Paul was going back through time. To Jesse's time.

And not to kill him.

To save his life.

Chapter seven

"Father Dominic?" My voice seemed frantic, even to my own ears. "Father D, are you there?"

"Yes, Susannah." Father Dominic sounded frazzled. But then, that could be because he still hadn't figured out how to work his cell phone. "Yes, I'm here. I thought you had to hit the Send button to answer, but apparently - "

"Father Dominic, something terrible has happened." I didn't wait for him to respond, but just plunged ahead. "Paul's figured out a way to go back through time, and he's going to go back to the day Jesse died and save his life."

There was a long pause. Then Father Dominic said, "Susannah. Where are you?"

I looked around. I was standing in Paul's kitchen, using the wall-mounted phone I had found there. I'd asked Dr. Slaski's attendant after I'd left his patient, if I could use the phone. He'd told me to go right ahead.

"I'm at Paul's house," I said. "Father Dominic, did you hear me? Paul's figured out a way to keep Jesse from dying."

"Well," Father Dominic said, "That's wonderful news. But shouldn't you be in school? It's only just a little past one o'clock - "

"Father D!" I practically screamed. "You don't understand! If Paul keeps Jesse from dying, then Jesse and I will never meet !"

"Hmmm." Father Dominic took his sweet time to consider what I'd said. "Altering the course of history is never a good idea, I suppose. Look what happened in that film. What was it? Oh, yes. Back to the Future ."

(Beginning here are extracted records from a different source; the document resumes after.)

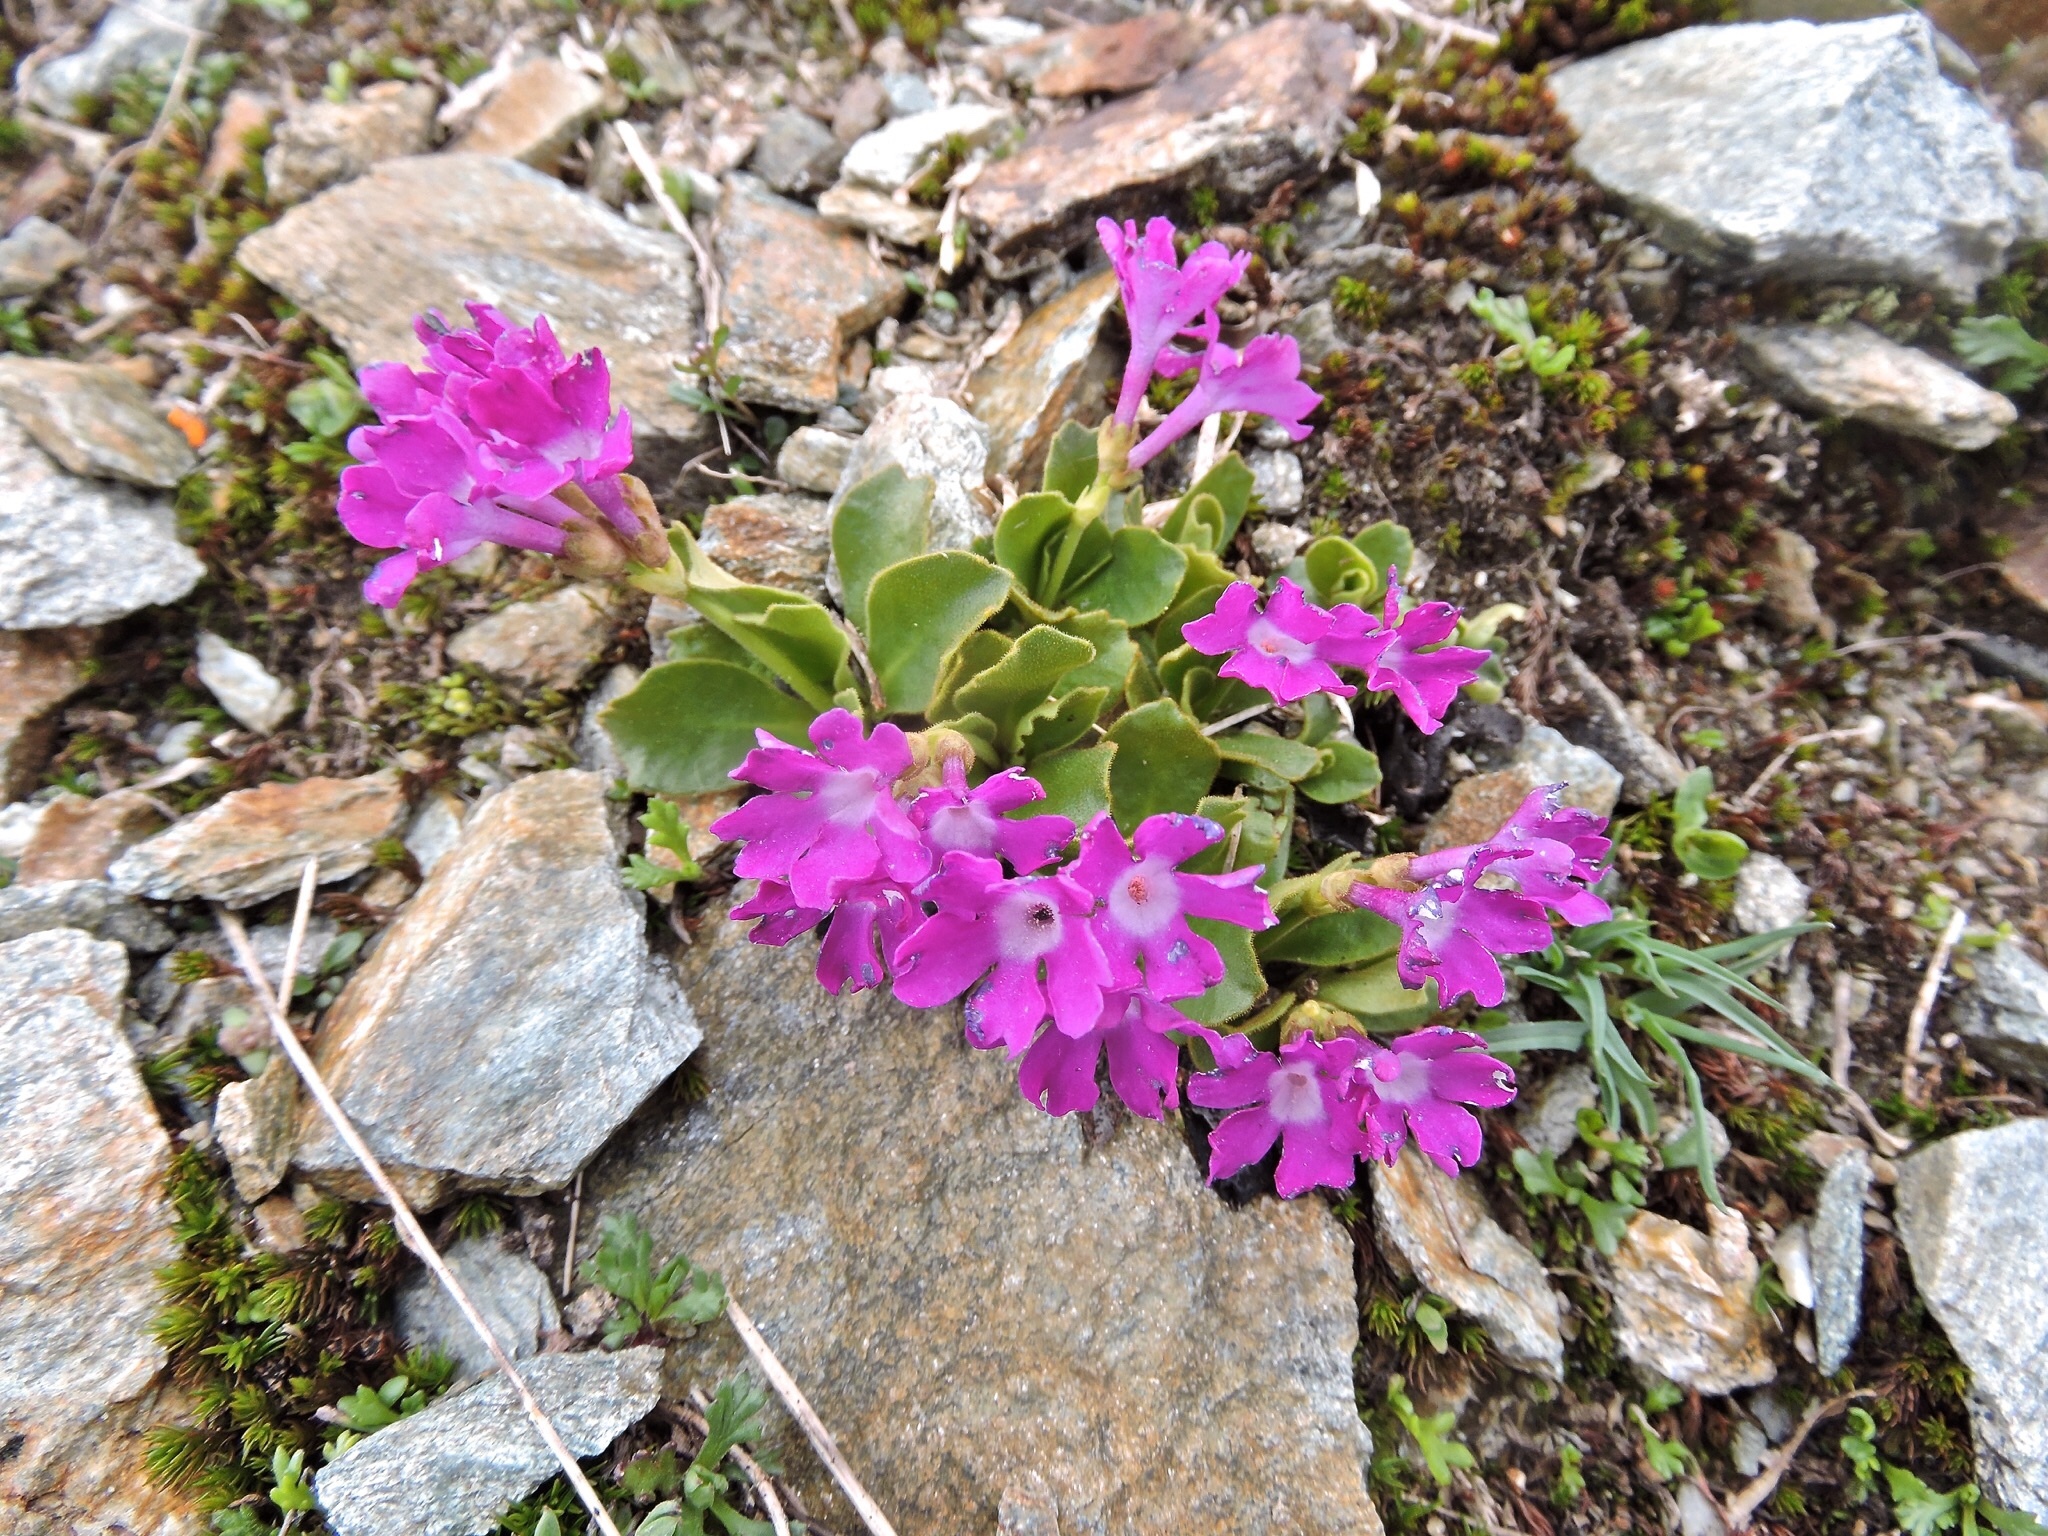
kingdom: Plantae
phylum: Tracheophyta
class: Magnoliopsida
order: Ericales
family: Primulaceae
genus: Primula
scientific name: Primula daonensis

" Father Dominic ." I was practically crying with frustration. "Please, this isn't a movie. It's my life . You've got to help me. You've got to come back here and help me stop him. He won't listen to me. I know he won't. But he might listen to you. . . ."

"Well, I couldn't possibly come back now, Susannah," Father Dominic said. "The monsignor isn't - well, the, er, hot dog appeared to be lodged in his throat for longer than anyone thought . . . Susannah, did you say Paul's figured out a way to travel through time ?"

"Yes," I said from between gritted teeth. I was beginning to regret having kept Father Dominic in the dark about so much of what I'd learned from Paul during our Wednesday afternoons together.

"Goodness," Father Dominic said. "How interesting. And how do you suppose he does that?"

"All he needs is something old," I said. "Something belonging to the person, you know, he wants to travel back to see. The person has to be a ghost, a ghost that he's met. And then he just has to stand in a place he knows that person will be - in his head, you know - and he's there."

"Good heavens," Father Dominic said. "Do you know what this means, Susannah?"

"Yes," I said, miserably. "It means that I'm going to move to Carmel, and there isn't going to be anybody haunting my bedroom because Jesse will never have been killed there."

"No," Father Dominic said. "Well, I mean, yes, I suppose it does mean that. But more important, it means we could prevent the deaths of all of the ghosts we encounter, just by popping back through time and - "

"We can't," I interrupted flatly. "Unless we want to end up with six months left to live, like Paul's grandfather. It isn't like shifting to the spirit plane. Your whole body goes . . . and, I guess, suffers the consequences. But Paul's just planning the one trip."